Search

Fred Harvey, An Inspiration

Monday is already here, and I'm still in weekend mode. This weekend, I spent a lot of time reading a book about Fred Harvey called Appetite for America by Stephen Fried. It's really well-written and incredibly inspiring.


Being a one-person show running this business, can feel isolating at times. I have the support of my family and friends, of course, but I don't have a lot of people in my circle who are doing what I'm doing. You can only talk to your husband so many times about what you want to change, improve upon, or eliminate before you start to feel like a broken record.

When I read biographies like this one, I can relate to some of his struggles, or at least understand my own bumps in the road. Fred Harvey was obviously in a league of his own, seized every opportunity, and was at the forefront of some major changes within the US.


If you've never heard of Fred Harvey, he was an entrepreneur who emigrated from England to the US in 1853. To put things into perspective, he lived through the American Civil War and before New Mexico had even become a state. The whole Midwest was the furthest 'West' that many Americans had come, they were building trains to establish new methods of communication and transport, and everything beyond Kansas was uncharted territory. He was a pioneer in so many ways, but mostly in establishing luxury train travel across the US. He developed something called the Harvey Houses, and you can read the Wikipedia entry by clicking here.
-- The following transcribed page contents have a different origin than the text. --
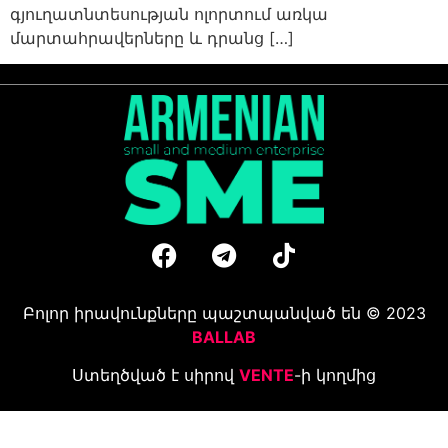
գյուղատնտեսության ոլորտում առկա
մարտահրավերները և դրանց […]
Բոլոր իրավունքները պաշտպանված են © 2023
BALLAB
Ստեղծված է սիրով
VENTE
-ի կողմից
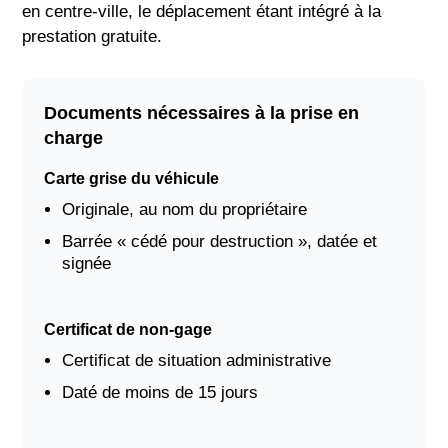
en centre-ville, le déplacement étant intégré à la
prestation gratuite.
Documents nécessaires à la prise en
charge
Carte grise du véhicule
Originale, au nom du propriétaire
Barrée « cédé pour destruction », datée et
signée
Certificat de non-gage
Certificat de situation administrative
Daté de moins de 15 jours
Fred Harvey's story is inspiring because he was going into uncharted territory both as a business-owner and as an American citizen. As a business-owner, he came up with an idea that train travel could be luxurious, offer fine cuisine, and could provide good hospitality. Before him, hospitality was not really a concept and he was the one who established the norms. As an American citizen, his train went to Santa Fe, New Mexico, which was completely unknown. What was incredible about him was that he hired women, the Harvey girls, so that they had an opportunity to travel while also being able to have some sort of financial independence, and work a respectable job. He died in 1901, and New Mexico had officially become a state in 1912. I'm nowhere near to finishing the book, but his presence is everywhere in New Mexico and the Southwest and his story is already inspiring me.


Times are very different, and everyone has their own circumstances, but I feel like we're on the brink of some major changes here both within the US and worldwide. Even though the internet has been around for decades, it has never before been so prevalent in our lives. This is uncharted territory, so how do we make our mark?


Life after the pandemic with so much social unrest, how do implement positive change within our businesses and pioneer a new way of including and accepting one another? I keep having this feeling like I haven't yet tapped into this bigger dream, but then I'm also like, "but this is just jewelry," which is a very limiting thought. How do you expand? Because the time is now. The time is now to seize opportunity and change. To step into those grandiose dreams, and make things from a place of love and compassion and positive change.


Thank you so much for taking the time to read my post, and happy Monday everyone.